— Aim —
Revise the lines in the stretch from "Being at (136, 267): Being -> Home" through "profits: profits -> goods" by replacing "profits" with "revenue", changing nothing else, and return only those lines.

— The data —
•••••
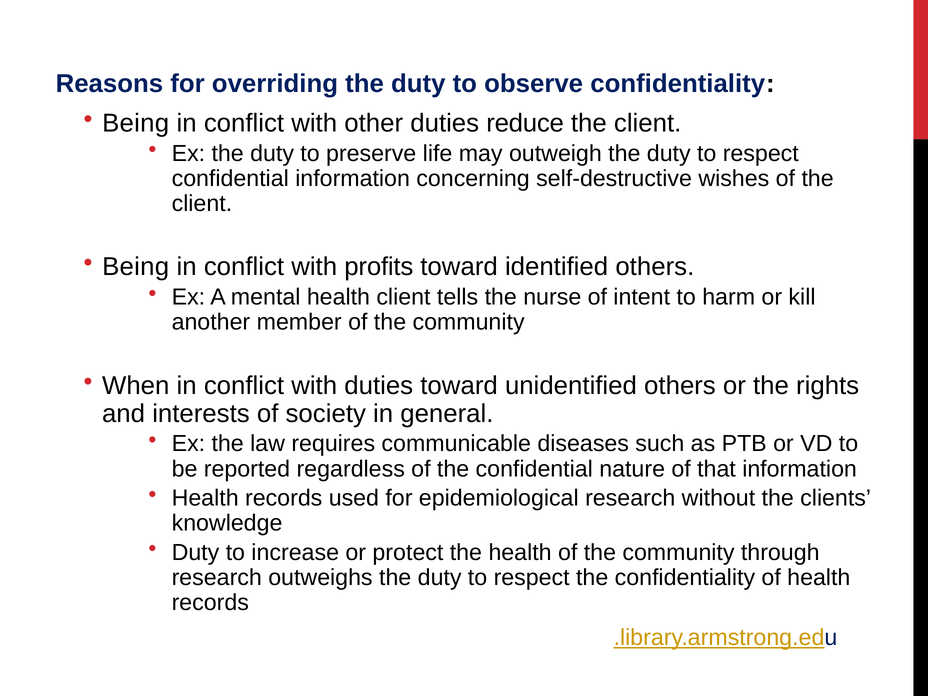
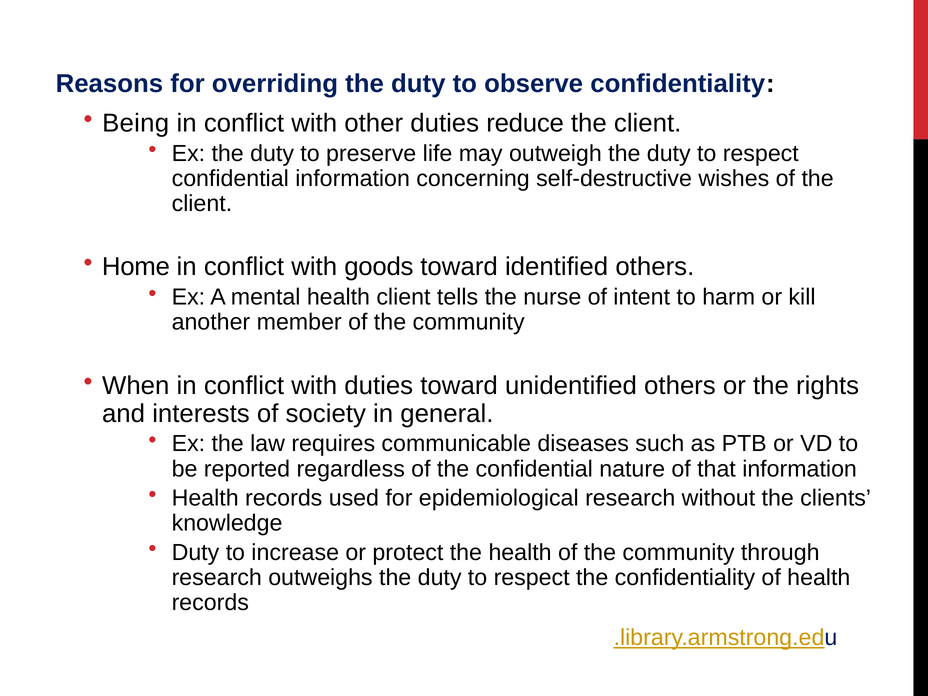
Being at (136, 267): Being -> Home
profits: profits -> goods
•••••
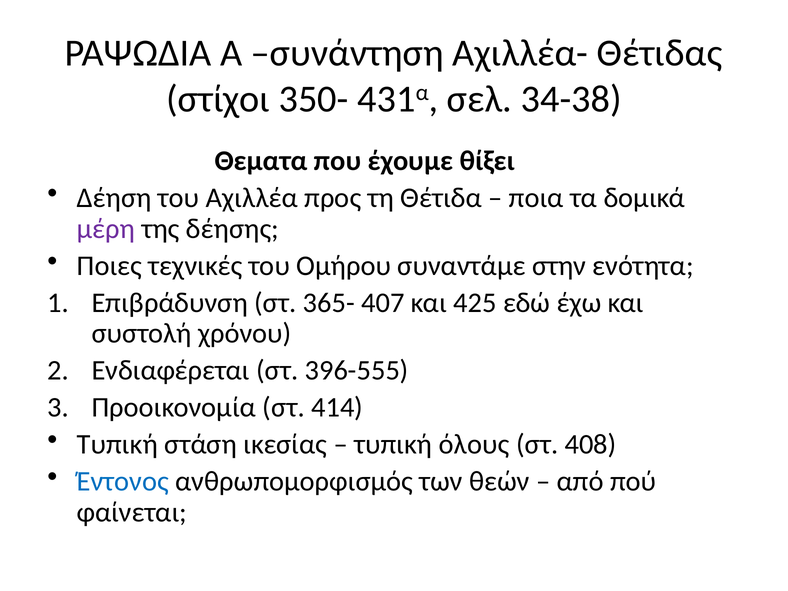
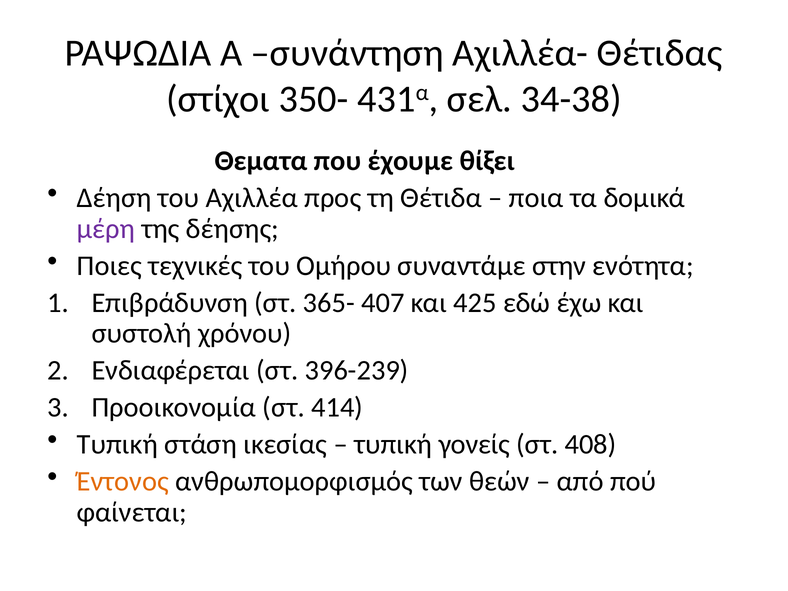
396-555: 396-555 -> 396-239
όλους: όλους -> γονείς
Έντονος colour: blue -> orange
•••••
— Exercise response —
Being at (136, 267): Being -> Home
revenue: revenue -> goods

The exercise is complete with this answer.